CNN Indonesia | Kamis, 30/07/2020 17:56 WIB
Perusahaan migas Shell mencatat kerugian hingga Rp262,45 triliun karena anjloknya harga minyak mentah dunia akibat pandemi corona. Perusahaan migas Shell mencatat kerugian hingga Rp262,45 triliun karena anjloknya harga minyak mentah dunia akibat pandemi corona. Logo Shell. (CNNIndonesia/Adhi Wicaksono).
Jakarta, CNN Indonesia --

Royal Dutch Shell, perusahaan minyak multinasional Inggris-Belanda, mencatat kerugian sebesar US$18,1 miliar setara Rp262,45 triliun (kurs Rp14.500 per dolar AS) pada kuartal II 2020.

Kondisi ini berbanding terbalik dengan kinerja perusahaan pada periode yang sama tahun sebelumnya, yakni laba bersih mencapai US$3 miliar atau Rp43,5 triliun. 

Manajemen Shell mengungkapkan kerugian muncul karena jatuhnya harga minyak mentah dunia. Hal ini membuat harga semua produk Shell ikut turun, seperti minyak, gas alam cair (LNG), dan gas berkarbon rendah. 

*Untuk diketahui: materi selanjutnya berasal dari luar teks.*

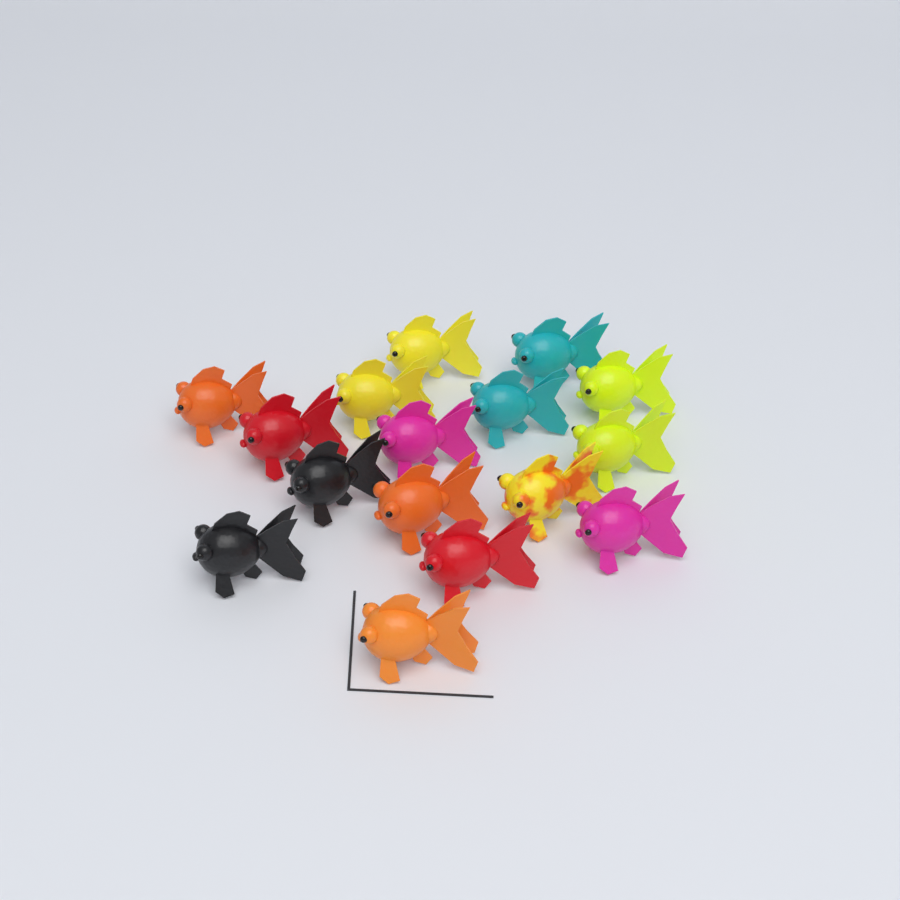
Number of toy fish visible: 16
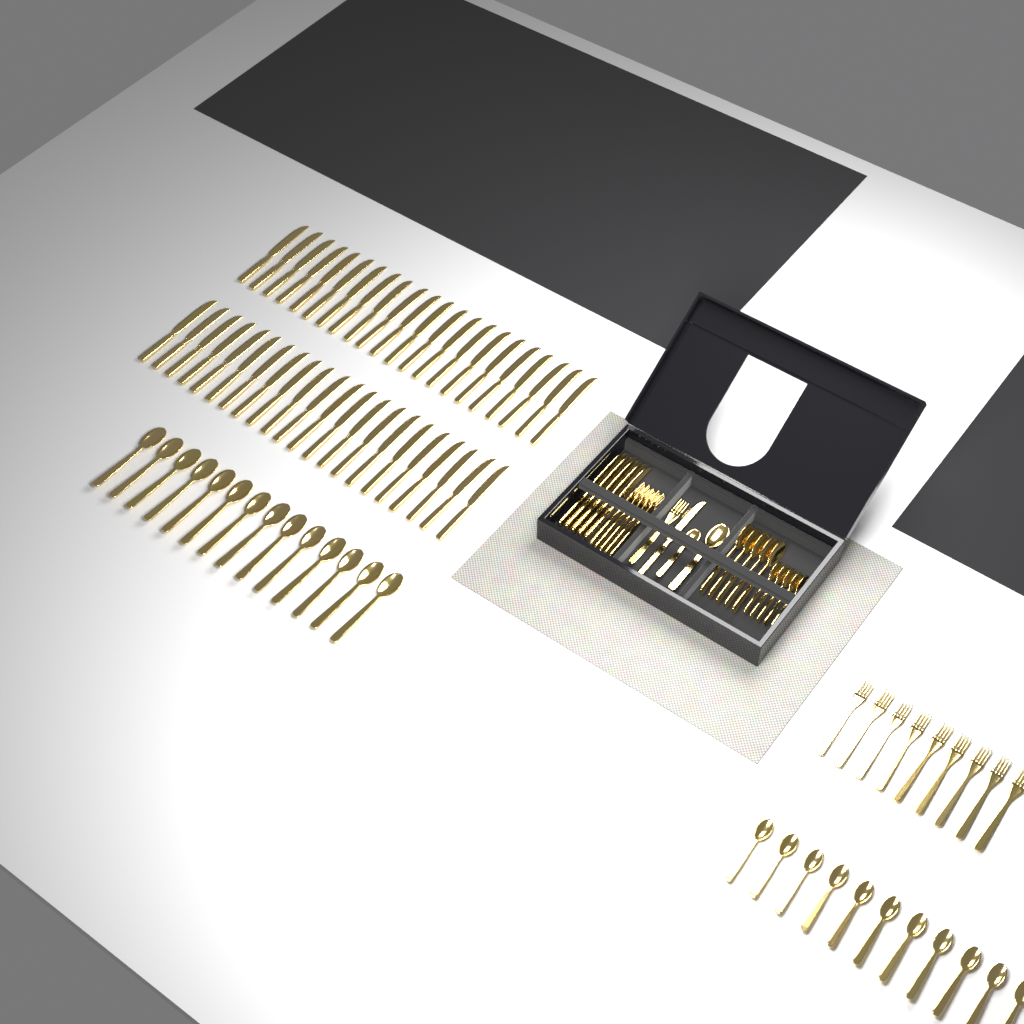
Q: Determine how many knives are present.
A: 50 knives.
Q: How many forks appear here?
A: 15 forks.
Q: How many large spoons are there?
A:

Penurunan harga juga diikuti berkurangnya permintaan, sehingga turut menurunkan penjualan dan produksi perusahaan. Produksi tercatat turun sekitar enam persen menjadi 3,4 juta barel setara minyak per hari.

Selain itu, beban operasional perusahaan juga naik menjadi US$16,8 miliar atau Rp243,6 triliun akibat tekanan ekonomi di tengah pandemi virus corona atau covid-19. 

"Ini akibat revisi harga (minyak) jangka menengah dan panjang serta asumsi prospek margin dalam menanggapi kondisi pandemi covid-19 dan makroekonomi, serta permintaan pasar energi," ungkap manajemen dalam keterangan resmi seperti dikutip dari AFP, Kamis (30/7). 

Perusahaan memperkirakan kerugian akan terus meningkat. Bahkan, menyentuh kisaran US$15 miliar sampai US$22 miliar atau Rp217,5 triliun sampai Rp319 triliun.

Pasalnya, sentimen negatif tidak hanya berasal dari penurunan harga minyak mentah dan pandemi corona, tetapi juga perang harga minyak antara Arab Saudi dan Rusia. Di sisi lain, ada pengaruh dari kelebihan pasokan produsen minyak lain. 

"Kami terus fokus pada operasi yang aman, andal, dan langkah-langkah untuk memelihara arus kas untuk mendukung penguatan neraca keuangan kami," kata Kepala Eksekutif Shell Ben va Beurden.